At least in the beginning, anyway.
I'd prefer it that way, too, but it still wouldn't be a dealbreaker for me. I guess I've spent too much time in male-dominated environments that I don't think twice if that's the first place a guys mind goes to. It's true to life. What matters isn't that it goes there, but how it comes out of it.
I got nothing, Gris. Just the shiny Q.
None of the preview links are working anymore, dammit!
ita, it was a 2 1/2 minute bit, I think, from the upfronts. It had Papyrus font, and not in a good way.
I am Tep, I am Kat; I think I'm in pretty good company there. It's absolutely not a male or female thing, either -- the mindwipe business is about as close as I get to something I really, truly just can't watch. (Well, that and miscarriages of convenience.)

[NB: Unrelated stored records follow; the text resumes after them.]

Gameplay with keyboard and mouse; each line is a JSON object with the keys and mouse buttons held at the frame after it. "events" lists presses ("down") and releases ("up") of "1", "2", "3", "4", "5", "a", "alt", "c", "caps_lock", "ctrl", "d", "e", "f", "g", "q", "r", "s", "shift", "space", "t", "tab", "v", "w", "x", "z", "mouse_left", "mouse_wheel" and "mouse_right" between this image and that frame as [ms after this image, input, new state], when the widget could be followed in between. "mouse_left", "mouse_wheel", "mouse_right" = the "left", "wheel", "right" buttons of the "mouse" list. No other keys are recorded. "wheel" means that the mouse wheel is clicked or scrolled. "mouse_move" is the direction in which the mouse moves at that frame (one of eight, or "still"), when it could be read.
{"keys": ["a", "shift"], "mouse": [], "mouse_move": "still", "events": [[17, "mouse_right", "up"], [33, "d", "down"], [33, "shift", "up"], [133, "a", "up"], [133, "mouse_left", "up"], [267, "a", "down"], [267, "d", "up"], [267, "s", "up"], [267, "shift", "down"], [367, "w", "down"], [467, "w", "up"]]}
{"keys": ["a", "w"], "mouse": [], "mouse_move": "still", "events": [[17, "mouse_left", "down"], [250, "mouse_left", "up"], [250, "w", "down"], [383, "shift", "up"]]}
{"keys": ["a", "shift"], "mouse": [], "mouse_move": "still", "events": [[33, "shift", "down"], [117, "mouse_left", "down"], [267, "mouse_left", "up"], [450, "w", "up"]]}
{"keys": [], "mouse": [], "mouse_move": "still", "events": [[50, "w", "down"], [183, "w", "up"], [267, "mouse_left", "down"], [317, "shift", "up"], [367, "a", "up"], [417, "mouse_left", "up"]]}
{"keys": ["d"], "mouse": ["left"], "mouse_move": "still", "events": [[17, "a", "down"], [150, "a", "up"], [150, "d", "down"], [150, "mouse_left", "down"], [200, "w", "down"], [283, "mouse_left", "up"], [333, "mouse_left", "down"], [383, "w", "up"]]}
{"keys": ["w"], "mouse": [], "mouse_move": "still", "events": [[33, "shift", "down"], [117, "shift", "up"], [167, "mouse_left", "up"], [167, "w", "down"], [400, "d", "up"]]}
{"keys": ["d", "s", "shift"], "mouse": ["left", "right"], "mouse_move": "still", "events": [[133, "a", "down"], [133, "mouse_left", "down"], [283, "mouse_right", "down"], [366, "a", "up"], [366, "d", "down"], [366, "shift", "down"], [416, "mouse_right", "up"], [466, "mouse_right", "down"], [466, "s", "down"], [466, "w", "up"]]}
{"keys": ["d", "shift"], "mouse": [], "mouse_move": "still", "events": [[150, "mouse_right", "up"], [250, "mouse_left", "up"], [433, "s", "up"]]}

And yeah, I get that the whole point is Echo pushing through the mindwipe and starting to put things together, which is what will make me at least try it.
I read the "they volunteered" sequence much the way Tep did. It's strongly implied that they didn't, or at least they they did under duress and/or bad information.
(The falling in love plot? Really doesn't even register as an issue. It's like the embarrassment-comedy throwaway-ep-for-laffs version of the basic mindwipey plot.)
I'm reminded of that movie
The Condemned
which seemed to be saying, "violence as a form of entertainment is morally wrong". While at the same time being one of the most violently entertaining movies ever made. Is it possible to take a stand against exploitation within such a seemingly exploitave premise?
I guess I don't get it. I thought the show was about these dolls in an illegal operation getting mindwiped and that the people doing the mindwiping were supposed to be the bad guys. Isn't it about Echo trying to figure things out and the FBI guy trying to shut them down.
So people are squicked about the thing they are supposed to be squicked about. Right?
Some people who were seeking trailers may want to check their e-mail.
Re: squick...
Yes, we haven't seen any of it, but this far away from broadcast, having both male and female Actives doesn't lessen the squick. For the time being, Eliza Dushku is the 'face' of the series, and the experience the audience expects her to have as a young female that can be programmed as whomever or whatever the highest bidder is willing to pay for, that experience is what people expect the show will be about. As the show gets closer to broadcast and the other cast members I assume get featured more heavily, that may change. But at the moment, as the highest profile actor/actress associated with the show, that will be the first thing will think of, simply because it is the easiest and most obvious.
What can change that? Probably not much, but having promo's feature Actives being other than arm ornaments, to show that these folks have uses beyond the obvious, and Actives that are not young/attractive probably will mitigate it. If the show concept is that these are people that can be programmed to do anything, that would mean that they are needs for Actives are not not young and attractive, and even if those characters are just in the background it would dispel the idea that this environment is merely a sex shop...
Of course, asking for any TV marketing dept not to focus on the "sexy" aspects of the show, such attractive leads and romantic entanglements, is probably an exercise in futility.
If I'm reading other folks right, it's that the squick is exponential for them to the point of not being watchable. Which I grok, there are things out there I can't watch/listen to. Right now, this isn't hitting my squick buttons.